Did you cut up celery but no longer need it? Don’t worry because I have a solution for you! Please place the plant in a hard glass container instead of a plastic bag and refrigerate it. Doing this will slow down the loss of vitamins the plant contains. I hope that you also remember that refrigeration is a vital part of storing most vegetables.
Is it Safe To Eat / Consume Celery?
By now, we should all know that celery is a versatile vegetable that has many health benefits. But how about medical conditions, because people with these conditions can’t eat anything they want. So, let’s find out if you can eat it if you have a medical condition that requires being cautious about the stuff you eat.
Pregnant And Breastfeeding Women
We all know that pregnant and women who are breastfeeding need a lot of nutrients from their food to keep their child healthy and well-fed. This is a place where vegetables have time to shine. So, celery, which is full of nutrients like potassium, folic acid, and vitamin C, is one of the veggies that are good to keep in the diet of an expectant mother.
There is one thing that I need to warn you about, though.
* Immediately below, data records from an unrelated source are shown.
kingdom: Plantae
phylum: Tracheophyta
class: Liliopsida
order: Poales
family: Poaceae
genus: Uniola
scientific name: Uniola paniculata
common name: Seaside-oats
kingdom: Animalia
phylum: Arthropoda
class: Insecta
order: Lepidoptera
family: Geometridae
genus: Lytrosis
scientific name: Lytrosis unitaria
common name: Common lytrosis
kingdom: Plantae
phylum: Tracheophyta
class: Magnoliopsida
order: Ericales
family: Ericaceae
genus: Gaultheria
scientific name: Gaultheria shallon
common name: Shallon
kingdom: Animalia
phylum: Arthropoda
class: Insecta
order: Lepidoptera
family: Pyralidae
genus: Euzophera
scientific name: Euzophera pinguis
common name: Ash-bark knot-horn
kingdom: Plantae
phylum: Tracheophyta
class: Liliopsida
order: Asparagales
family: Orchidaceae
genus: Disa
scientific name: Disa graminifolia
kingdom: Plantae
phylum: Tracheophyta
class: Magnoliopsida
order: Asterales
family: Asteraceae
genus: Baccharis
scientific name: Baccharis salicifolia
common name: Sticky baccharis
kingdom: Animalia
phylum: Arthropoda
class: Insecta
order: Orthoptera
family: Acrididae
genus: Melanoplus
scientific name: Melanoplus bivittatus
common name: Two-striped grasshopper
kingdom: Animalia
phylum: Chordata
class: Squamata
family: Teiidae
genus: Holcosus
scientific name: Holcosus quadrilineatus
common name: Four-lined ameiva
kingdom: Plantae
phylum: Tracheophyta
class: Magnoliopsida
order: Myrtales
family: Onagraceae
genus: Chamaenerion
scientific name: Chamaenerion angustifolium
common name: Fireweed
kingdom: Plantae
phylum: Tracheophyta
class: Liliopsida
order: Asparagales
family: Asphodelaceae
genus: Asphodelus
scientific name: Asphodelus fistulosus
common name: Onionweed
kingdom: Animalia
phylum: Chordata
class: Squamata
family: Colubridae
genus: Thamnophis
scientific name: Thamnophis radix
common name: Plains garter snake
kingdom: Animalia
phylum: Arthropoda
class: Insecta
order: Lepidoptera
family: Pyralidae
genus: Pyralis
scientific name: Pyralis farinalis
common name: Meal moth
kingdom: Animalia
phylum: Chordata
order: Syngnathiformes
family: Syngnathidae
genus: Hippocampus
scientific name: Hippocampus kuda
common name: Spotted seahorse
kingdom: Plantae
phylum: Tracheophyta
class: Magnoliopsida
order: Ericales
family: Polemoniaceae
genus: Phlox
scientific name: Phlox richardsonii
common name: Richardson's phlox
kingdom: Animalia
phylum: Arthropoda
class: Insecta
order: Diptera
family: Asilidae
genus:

While celery is an excellent food to eat, the seeds of the plant are a definite no-no! The reason for this is because consuming the seeds can cause uterine bleeding and contractions in your uterus.
And if that doesn’t sound bad enough, those issues can eventually (in the worst-case scenario) lead to a miscarriage. So, remember that you can eat it, but stay away from celery seeds!
This might sound repetitive, but as we know, vegetables, are a must in everybody’s diet, and that includes little children. But what about celery? Well, like many other vegetables, when they are eaten raw, celeries contain a choking hazard. If your child is still very young, I would tell you to slice them into fine slices before giving them to your kid.
People With Allergies
It’s fair to say that allergies are always bad when you can’t enjoy all the benefits mother nature offers. So, as you might guess, there are people who are allergic to celery, and some of the common symptoms of an allergy include tingling or itchy mouth or throat.
Other symptoms include urticaria or, in other words, hives. So, if you face any of these symptoms while consuming it, you might have an allergy.
Even though allergies to this plant are rare, it’s still possible, and an allergy to carrots might also state an allergy to celery. Also, plants used in spices like cumin, parsley, aniseed, coriander, and even pepper, along with bell pepper, might be plants that you have problems with.
People With Diabetes
Weight is one thing that people with diabetes should keep a close eye on, and lucky for them, celery is low on calories. What’s more, it also contains antioxidants that help keep the blood sugar levels in check.
I think you are happy to hear that celery is entirely safe for both dogs and cats. Although overeating the leaves might cause stomach upset for cats, so don’t feed it to your cat too often.
You might remember that we talked about choking hazards earlier, and this applies to animals also. It would also be best to cut the plant into smaller pieces before giving them to your pet to ensure that nothing bad won’t happen to them. If you are a pet owner and want to find more info about plants that are safe for pets, remember to bookmark ASPCA.org!